Germans simply do not trust their government to decide who should live and who should die, the University of Wisconsin professor said.
"For Germans, the question of who has the right to do what with an individual's body is a very real one," she said.
And a very contentious one. Families who consent to organ donation are sometimes accused of profiting by selling the organs on the black market. One presidential candidate saw his popularity plummet after suggesting ways to make obtaining organs easier. And German doctors who perform transplants have been threatened and had their homes picketed.
Rolf Jaksties is hoping to make a difference in the way Germans look at the issue. The 51-year-old, one of 300 Germans to receive a new heart in 2003, has started a support group for those, like him, who find themselves on the wrong end of social perception simply because they wanted to live.
Jaksties believes that, left in the shadows, Germany's organ donation program will continue to languish. "So when I am asked, I tell everybody," he says. "I will answer all questions.
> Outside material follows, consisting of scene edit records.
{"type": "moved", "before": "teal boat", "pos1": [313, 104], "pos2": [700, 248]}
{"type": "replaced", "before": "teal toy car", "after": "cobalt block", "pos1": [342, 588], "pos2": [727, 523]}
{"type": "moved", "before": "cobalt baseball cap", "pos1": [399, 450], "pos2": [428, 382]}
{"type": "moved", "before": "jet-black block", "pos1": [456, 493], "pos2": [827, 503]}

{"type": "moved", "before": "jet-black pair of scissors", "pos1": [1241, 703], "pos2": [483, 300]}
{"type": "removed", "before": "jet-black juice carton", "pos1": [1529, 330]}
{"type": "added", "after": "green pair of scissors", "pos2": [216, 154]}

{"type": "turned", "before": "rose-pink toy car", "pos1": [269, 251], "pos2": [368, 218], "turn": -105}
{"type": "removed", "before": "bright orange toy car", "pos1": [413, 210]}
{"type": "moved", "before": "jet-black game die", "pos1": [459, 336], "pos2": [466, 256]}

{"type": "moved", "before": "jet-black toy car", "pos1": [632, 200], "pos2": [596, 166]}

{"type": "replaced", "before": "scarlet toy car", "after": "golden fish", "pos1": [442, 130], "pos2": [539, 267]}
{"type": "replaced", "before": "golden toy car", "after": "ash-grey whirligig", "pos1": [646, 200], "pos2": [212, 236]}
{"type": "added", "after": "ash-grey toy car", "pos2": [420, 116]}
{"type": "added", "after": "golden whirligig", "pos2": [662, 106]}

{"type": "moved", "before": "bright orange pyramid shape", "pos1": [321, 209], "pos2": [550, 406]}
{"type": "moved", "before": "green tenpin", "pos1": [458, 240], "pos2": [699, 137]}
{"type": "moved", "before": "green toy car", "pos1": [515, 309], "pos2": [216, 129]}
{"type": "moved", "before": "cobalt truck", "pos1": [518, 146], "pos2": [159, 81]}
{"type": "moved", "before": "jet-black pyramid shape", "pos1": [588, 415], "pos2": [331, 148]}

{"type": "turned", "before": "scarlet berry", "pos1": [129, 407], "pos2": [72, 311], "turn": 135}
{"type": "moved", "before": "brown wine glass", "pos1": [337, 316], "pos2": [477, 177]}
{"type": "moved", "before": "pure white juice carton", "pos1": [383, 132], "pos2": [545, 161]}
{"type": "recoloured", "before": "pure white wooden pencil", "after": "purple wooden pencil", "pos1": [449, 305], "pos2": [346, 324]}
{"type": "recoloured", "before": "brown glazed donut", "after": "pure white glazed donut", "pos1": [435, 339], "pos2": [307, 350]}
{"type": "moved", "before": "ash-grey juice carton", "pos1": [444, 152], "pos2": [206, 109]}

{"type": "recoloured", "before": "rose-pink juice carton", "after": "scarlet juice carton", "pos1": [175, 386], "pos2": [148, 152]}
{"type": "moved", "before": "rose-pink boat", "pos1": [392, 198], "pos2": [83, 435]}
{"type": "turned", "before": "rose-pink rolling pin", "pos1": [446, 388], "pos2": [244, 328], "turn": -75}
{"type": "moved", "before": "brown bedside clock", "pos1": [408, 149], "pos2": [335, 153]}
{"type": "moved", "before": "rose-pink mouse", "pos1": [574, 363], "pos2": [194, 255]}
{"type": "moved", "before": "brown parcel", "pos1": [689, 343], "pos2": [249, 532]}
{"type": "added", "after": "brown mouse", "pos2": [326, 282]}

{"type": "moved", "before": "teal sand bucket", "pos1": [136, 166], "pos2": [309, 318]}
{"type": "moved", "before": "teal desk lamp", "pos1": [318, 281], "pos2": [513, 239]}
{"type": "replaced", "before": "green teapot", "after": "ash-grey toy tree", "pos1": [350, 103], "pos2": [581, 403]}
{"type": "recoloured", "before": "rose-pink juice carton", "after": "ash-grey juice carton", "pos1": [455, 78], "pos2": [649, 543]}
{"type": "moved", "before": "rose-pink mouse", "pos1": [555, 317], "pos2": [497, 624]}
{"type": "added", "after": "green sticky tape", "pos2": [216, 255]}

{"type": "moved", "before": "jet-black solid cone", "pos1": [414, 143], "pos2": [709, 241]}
I am here because someone was so generous to me."
Jaksties received his heart months after the beginning of the war in Iraq — a time when Landstuhl's cooperation with the DSO was beginning to gain momentum — but like all other recipients, he doesn't know from whom his heart came. "Only, I think, it must have come from someone who was a great person," he says.
Despite Jaksties' calls for more openness, German transplant officials fret about exposure — especially in regards to the arrangement they keep with Landstuhl.
There is, they acknowledge, an uneasy irony to the program: Germans are virulently against the war in Iraq. Along with France, Germany was a leader in the anti-war movement during United Nations debate in 2002. And recent polls show German opinion has only grown more negative.
"We do not pretend that this does not complicate things," said Dietmar Mauer, a supervisor in the DSO's regional office in Mainz.
Mauer would prefer the Landstuhl agreement were kept a secret, for fear of derailing the program. "We are trying to save lives, but some people would not understand this," he said.
He worries Americans, not recognizing most organs must be transplanted within hours — too short a time for a trans-Atlantic flight — might feel Germans are wrongly benefiting from U.S. war losses. And he worries Germans — proud, staunchly against the Iraq war and dubious of organ transplantation — might conclude those on their nation's transplant waiting list don't need "tainted" organs.
Bringing attention to the relationship, he said, "could be disastrous to our program."
Nehammer, meanwhile, continues to schlep the nation's transplantation program to wary doctors. And success continues to be elusive. Shortly after coordinating the transplantation of Utahn Tim Boyce's organs, for instance, he spent six months without handling a single case.
"This is the reality in Germany," he said. "For us, each organ is very precious and very important."